Board: Macro Economics
A common theme of posts over the past 2-3 weeks involves the changing tax based to support current government programs and the macro impact of continued crushing debt loads imposed by continuing those programs.
It really is worthwhile to step back and carefully review the differences between the mental shorthand we use in our head for terms like "unfunded liabilities" and what the law and politics (lower case "p" -- no partisan point being made here) actually require.
Are the "unfunded future liabilities of Social Security" a threat to financial growth? They are if one assumes that the fact your parents may have retired at age X and collected Y years of payments based upon Z years of "contributions" creates an actual LEGAL obligation for future generations to do the same when YOU retire.
If people wake up and realize any one of the following changes could be made to drastically alter the funding / drain balance of the program,
* eliminate yearly SS tax cap on income above $106,800
* limit payment eligibility to whatever yearly tax cap is used (if you aren't taxed for income above $106,800 then your benefits should be calculated with yearly incomes no higher than $106,800)
* means testing payments for wealthy elderly
Then the future burden on the overall economy as the demographics shift would look NOTHING like it does from extrapolating current behavior. If one assumes elderly voting blocks would never allow such changes at the polls, one has to hope that the 18-35 generation doesn't suddenly realize they better get their butts to the polls to represent THEIR generational interests. That might not happen in a booming economy where every 20-something has enough money to hit the clubs every night instead of paying attention to politics and economic trends. It DEFINITELY might happen when an entire generation of 20-somethings is living in their parent's home working at minimum wage and realize their primary political choice is to alter social security eligibility rules so money can go directly to their generation or continue having it flow through their parents while they live in the basement.
Will spiraling Medicare costs pose an equally existential risk to future economic growth and prosperity?

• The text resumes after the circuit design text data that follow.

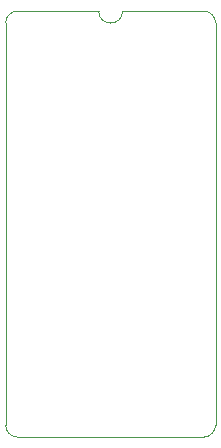
<source format=gbr>
G04 #@! TF.GenerationSoftware,KiCad,Pcbnew,(5.1.6)-1*
G04 #@! TF.CreationDate,2020-12-06T15:05:41+11:00*
G04 #@! TF.ProjectId,EAadaptor,45416164-6170-4746-9f72-2e6b69636164,rev?*
G04 #@! TF.SameCoordinates,Original*
G04 #@! TF.FileFunction,Profile,NP*
%FSLAX46Y46*%
G04 Gerber Fmt 4.6, Leading zero omitted, Abs format (unit mm)*
G04 Created by KiCad (PCBNEW (5.1.6)-1) date 2020-12-06 15:05:41*
%MOMM*%
%LPD*%
G01*
G04 APERTURE LIST*
G04 #@! TA.AperFunction,Profile*
%ADD10C,0.050000*%
G04 #@! TD*
G04 APERTURE END LIST*
D10*
X153670000Y-76962000D02*
G75*
G02*
X154686000Y-77978000I0J-1016000D01*
G01*
X154686000Y-112014000D02*
G75*
G02*
X153670000Y-113030000I-1016000J0D01*
G01*
X137922000Y-113030000D02*
G75*
G02*
X136906000Y-112014000I0J1016000D01*
G01*
X136906000Y-77978000D02*
G75*
G02*
X137922000Y-76962000I1016000J0D01*
G01*
X146812000Y-76962000D02*
G75*
G02*
X144780000Y-76962000I-1016000J0D01*
G01*
X153670000Y-76962000D02*
X146812000Y-76962000D01*
X137922000Y-76962000D02*
X144780000Y-76962000D01*
X136906000Y-112014000D02*
X136906000Y-77978000D01*
X153670000Y-113030000D02*
X137922000Y-113030000D01*
X154686000Y-77978000D02*
X154686000Y-112014000D01*
M02*

</source>
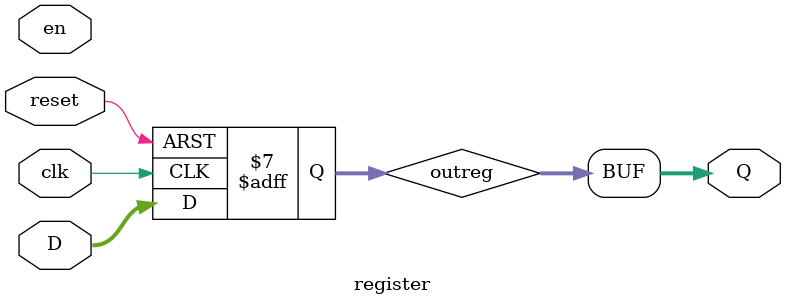
<source format=v>


module register(
    	output wire [5:0] Q,
	input [5:0]D,
	input clk,
	input reset,
	input en
    );

reg [5:0] outreg;
assign Q = outreg;

initial 
		begin 
			outreg<=5'b0;
		end



	always @(posedge clk or posedge reset )
		begin

			if (reset == 1'b1)
				outreg<=0;
			else
				if (en == 1'b1)
					outreg <= D;
				else 
					outreg <= D;		
		end
endmodule

</source>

They certainly will if millions of families learn NOTHING from watching "heroic" medical efforts burn through a lifetime of savings in a few short months while adding nothing to the quality of life.
Is that likely?
I'm not sure but I would lean towards many people learning the difference between quantity and quality of life and updating their own directives to avoid some of the more extreme scenarios that cost so much money.
Will spiraling healthcare costs for the rest of us continue to weigh down the economy? They could if one assumes healthcare and pharmaceutical companies have our government in a headlock to prevent changes to the insurance models in place and the actual delivery practices in place for healthcare. It certainly SEEMS like they do have our government in a headlock but there's a catch.
That headlock can only last as those firms stay in business. They're a business just like anyone else and their primary customers are businesses -- our employers. If our employers are crippled by higher healthcare costs and cut staff or go out of business entirely, guess what? Those insurance companies, pharma companies and hospitals lose customers as well. Lose enough and they're no longer enough of a lobbying threat to a politician to block changes that tip the balance back towards individuals.
There ARE such things as points of economic discontinuity -- points where one or two inputs to a larger set of macro decisions reach values that trigger huge changes in MANY other decision variables, not just incremental changes in one or two. We may be very near one or more of those points right now. Extrapolating beyond those points using current behavior is almost pointless to the point of comedy.